What did Muslim Brotherhood do to January 25 Revolution?



Wed, 24 Jan 2018 - 04:04 GMT


Wed, 24 Jan 2018 - 04:04 GMT

A protester stands in front of a burning barricade during a demonstration in Cairo January 28, 2011. REUTERS/Goran Tomasevic

A protester stands in front of a burning barricade during a demonstration in Cairo January 28, 2011. REUTERS/Goran Tomasevic

CAIRO - 24 January 2017: Millions of Egyptians took to the streets in the January 25 Revolution over 18 days in 2011. Their motto was “Bread, Freedom, Social Justice.” Only patriotism chants were kept up without any mention of partisan or ideological slogans.

The date marking the historic turning point coincides with Police Day, which was chosen to protest police brutality. The mobilization was assumed by the “We are all Khaled Said” Facebook page named after a torture victim in Alexandria. Said was beaten to death in the street by policemen on June 6, 2010 for allegedly possessing drugs.

On Fury Friday (January 28, 2011), the crowds started to chant “the people want to overthrow the regime” until former President Mohamed Hosni Mubarak resigned on February 11 of the same year.

A few weeks later, Islamist forces led by the now-outlawed Muslim Brotherhood started to push for measures that would give them a fast-track to authority. A case in point was holding a referendum to vote on holding parliamentary elections before drafting the constitution.

The Brotherhood, along with other Islamist forces, voiced their intention of forcing Sharia law upon the Egyptian people on July 29, 2011 during a protest in Tahrir Square, contradicting the freedom value advocated for in the revolution. That day is popularly known as “Kandahar Friday”, named after the second largest city in Afghanistan.

Thereafter, MB members used to harass protestors belonging to different political tendencies.
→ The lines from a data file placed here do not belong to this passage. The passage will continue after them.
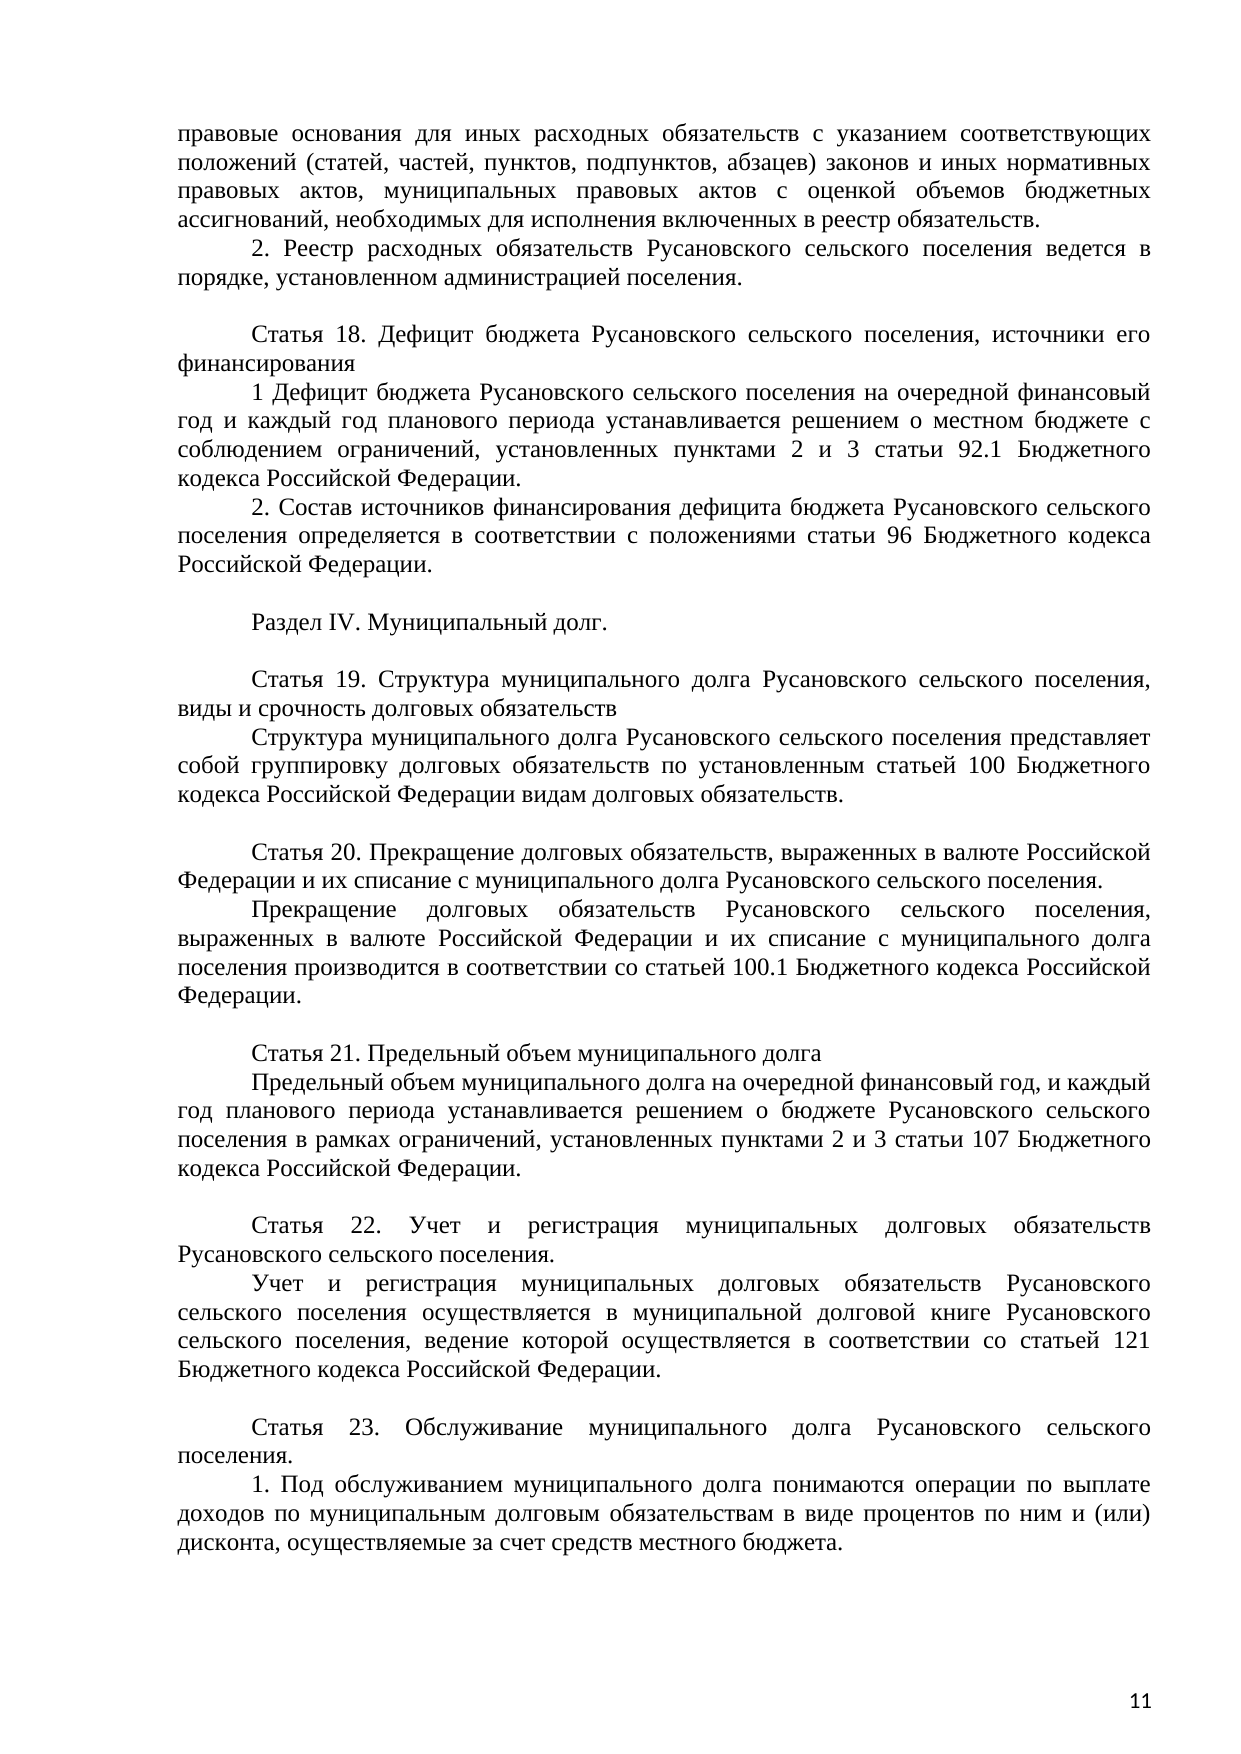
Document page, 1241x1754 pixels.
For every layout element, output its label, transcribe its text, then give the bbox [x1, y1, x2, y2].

text Прекращение долговых обязательств Русановского сельского поселения, выраженных в валюте Российской Федерации и их списание с муниципального долга поселения производится в соответствии со статьей 100.1 Бюджетного кодекса Российской Федерации. [177, 894, 1152, 1009]
text Статья 23. Обслуживание муниципального долга Русановского сельского поселения. [177, 1412, 1152, 1469]
text Учет и регистрация муниципальных долговых обязательств Русановского сельского поселения осуществляется в муниципальной долговой книге Русановского сельского поселения, ведение которой осуществляется в соответствии со статьей 121 Бюджетного кодекса Российской Федерации. [177, 1268, 1152, 1383]
text Статья 21. Предельный объем муниципального долга [177, 1038, 1152, 1067]
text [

Before the announcement of the 2012 presidential election results, they made threats of committing violence and vandalism if Mohamed Morsi was not declared president.

The committee in charge of drafting the 2013 constitution was formed by the Brotherhood-majority parliament, giving the president absolute powers, which was abolished in the 2014 constitution.

Muslim Brotherhood defector lawyer Tharwat El Kharbawy told Egypt Today that once the revolution erupted, he knew the Muslim Brotherhood would reach power, as they were the only organized force that was able to mobilize a large number of Egyptians to vote for them.

El Kharbawy 3
Muslim Brotherhood defector Lawyer and Author Tharwat El Kharbawy - File Photo

“I have a conviction that the Brotherhood is not qualified to rule the country because they do not have real politicians who are able to communicate with the public and because they have a far different understanding of religion and homeland from what is common among the great majority of Egyptians,” Kharbawy stated.

The former brotherhood member identified the group’s mistakes that terminated their rule in one year. In the first place, it was spreading its members in different positions across different governmental bodies so that their regime would not face resistance when promulgating laws and constitutional amendments serving their goals the year after.

In the second place, it drafted a law in the parliament to decrease the retirement age of judges from 70 to 60 in order to get rid of 3,000 judges and substitute them with others adopting the same ideology as the Brotherhood. That is in addition to Morsi’s attempt to dismiss the Public Prosecutor at that time, Abdel Meguid Mahmoud, before the end of his term.

In the third place, Morsi had issued a constitutional declaration rendering his decrees immune from any appeal. Kharbawy also emphasized their public discourse that reflected dictatorship and alienation of all other political tendencies.

Kharbawy explained that the Brotherhood implements two different strategies in time of “weakness stages” and “empowerment stages.” They resort to alienation during the latter, while building alliances with non-Islamist forces during the former in order to garner sympathy when adopting victimization discourse.

He added that the Brotherhood allies with other Islamist groups, including militant and takfiri ones when confronting secular tendencies.

Kharbawy stressed the impossibility of removing the Brotherhood from rule through elections or referenda, as they had mastered forging ballot results. He revealed that during the Lawyers Syndicate’s board election in 1990, 6 out of the 17 Brotherhood members on board won by forgery and that similar incidents occurred in the Doctors Syndicate and Engineers Syndicate.

During his membership in the Brotherhood’s Parliamentary Election Observation Committee, Kharbawy knew that group-affiliated employees working in different institutions and organizations mark ballot sheets on behalf of the Brotherhood candidates in different elections. He clarified that the group leaders used to issue Fatwas (religious opinions) justifying forgery, as it serves the purpose of achieving “Islamic rule.”